La sélection de Donc Acte !

Donc Acte ! ne suit pas l'actualité cinéma à la loupe. Donc Acte !, qui s'est intitulé Le cinéphobe pendant une courte période, n'a pas pour passe-temps de visionner des pelloches de cinoche. Donc Acte ! ne va pas souvent voir une œuvre en salles. L'envie est rare. Le plaisir est d'autant plus intense lorsque je suis satisfait par une rencontre du 7ème art. Certains films m'inspirent des réflexions ; c'est ce que je souhaite partager. Je ne propose pas de thèses et il m'arrive de gâcher les histoires en racontant la fin. Vu que je ne mets pas ce qui a été fait de l'invention des frères Lumière sur un piédestal et que je suis des fois moqueur, Donc Acte ! peut ne pas plaire.

jeudi 30 juin 2011

Idioterne (Dogme95 No 2)

Mercredi 29 Juin 2011
Nuit

Film danois réalisé en 1998 par Lars von Trier, Idioterne, en français Les Idiots, présente un collectif d'individus décidés à nuire à l'ordre public en jouant aux attardés mentaux. Ils créent volontiers la zizanie, usent et abusent de la bonté des gens (gratuité au restaurant), se posent en décalage des normes sociales (squatter une place de parking pour handicapés, un homme utilise les douches féminines de la piscine municipale), et, construisent leur emploi du temps pour rire en taquinant et se moquant d'eux-mêmes et des autres. Le Dogme No 2 est un pamphlet contre l'idiotie dans sa forme d'antithèse de société bourgeoise et de classe moyenne hiérarchisée, ordonnée, conservatrice, respectueuse et productive.

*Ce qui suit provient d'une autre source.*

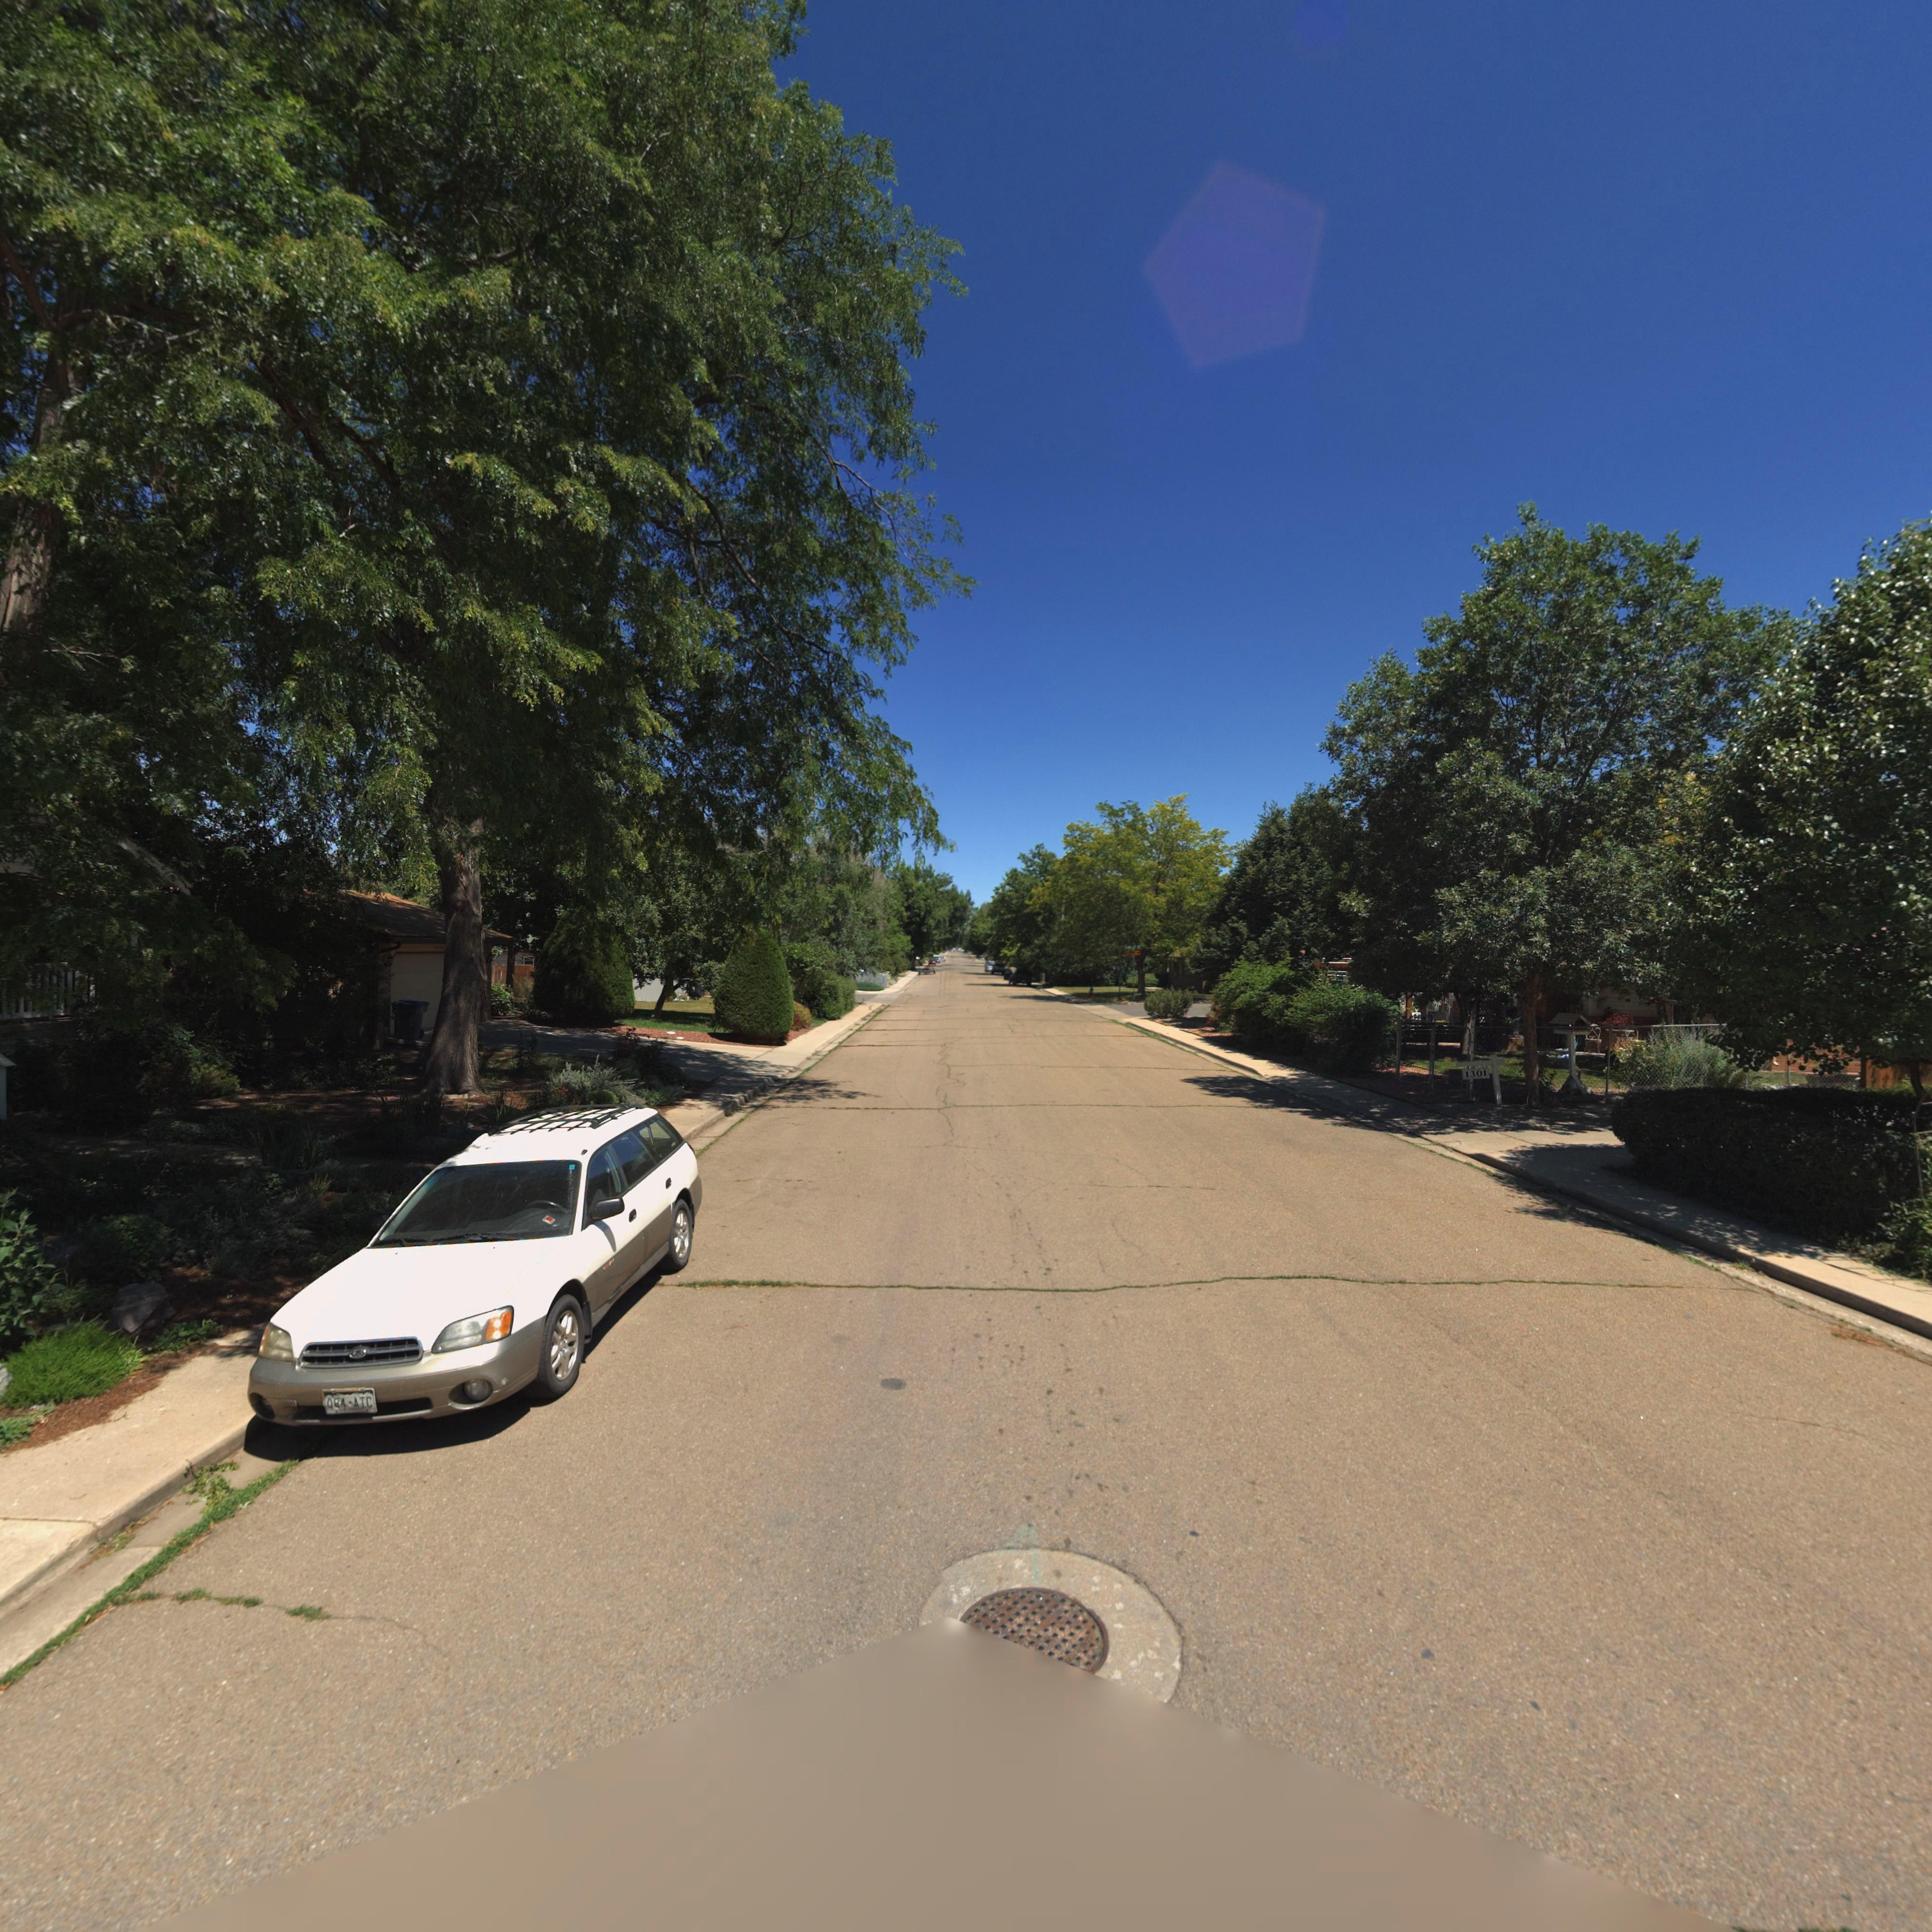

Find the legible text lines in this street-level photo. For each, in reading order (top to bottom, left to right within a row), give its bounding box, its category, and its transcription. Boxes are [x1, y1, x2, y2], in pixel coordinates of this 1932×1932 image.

[435, 945, 444, 950] StreetNumber: 1338
[1464, 1069, 1487, 1078] StreetNumber: 1301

Le style documentaire du film embarque le spectateur, entre interviews des divers protagonistes, sur les lieux de leurs pérégrinations et nous montrent leurs amusements puérils. La Betacam permet une infiltration chez l'autre sans empathie pour les idiots. Ils n'ont aucune intimité. Ils ne semblent n'avoir ni tabou ni émotions ni respect de l'autre. Ils ne vivent pas chez eux. Le passage éclair de l'oncle dans sa maison (élément déclencheur) que le groupe squatte rappelle en opposition aux normes du travail et de la conservation que le collectif rejette.

Puis quelques individus viennent leur projeter un reflet que les idiots repoussent (des acheteurs pour la maison) ou qui les détruisent moralement (de véritables attardés mentaux) et commencent à les désunir. Leur idiotie qui semblait d'abord être mise en balance par Karen, une nouvelle venue, une jeune femme fauchée, qui ne sait pas pourquoi elle se laisse embarquer dans l'aventure, est en fait contagieuse. Karen est de plus en plus affectée par cet environnement après s'être même demandée si elle avait le droit au bonheur. Cette question met en perspective le raisonnement qui est celui des idiots jusque là : le bonheur se conçoit dans l'anomie. Plusieurs sont en repos ou en vacances de leurs vraies vies (boulot, famille) ; ils sont dans cette expérience pour échapper aux responsabilités (ni conséquence ni miroir ni punition) alors que Karen était déjà à la dérive avant de les rencontrer. L'amusement des idiots provoquent la chute des fragilisés par la vie et nécessite de franchir des étapes pour aller vers quelque chose de plus compromettant et dangereux en interne.

Karen à gauche.

Survient la défense des intérêts du groupe. Un conseiller municipal puis le père de Joséphine viennent apporter deux contre-points à la philosophie du bonheur des idiots. En premier lieu, la corruption. Afin de les faire déménager, la mairie leur offre de l'argent sans leur faire la morale. Puis, le parent leur oppose l'indifférence et le mot fameux : "In Vino Veritas" soulignant ainsi l'enivrement des imbéciles qui sortent d'une orgie (attention ! il y a des plans explicites à l'écran) et qui se croient éclairés de génie. Une limite se dessine. Josephine a besoin de prendre des pilules qu'elle a abandonné au domicile parental. Même si elle est très heureuse en idiote, chez les idiots, on ne se soigne pas. Les idiots ne peuvent apporter aucune aide. Ils n'y font que semblant d'être malade. La confrontation entre ce monde loin de tout et celui où leurs proches attendent leur retour fait exploser le collectif.

Film rude à visionner mais enrichissant. Idioterne est plus approprié à mon goût concernant l'existence en dehors de la société (ici en micro-société) que les récits sur les retours à la nature tel Jeremiah Johnson (1972) de Sydney Pollack ou Into The Wild (2007) de Sean Penn, deux visions assez romantiques sur une autre vie et (donc) une autre mort.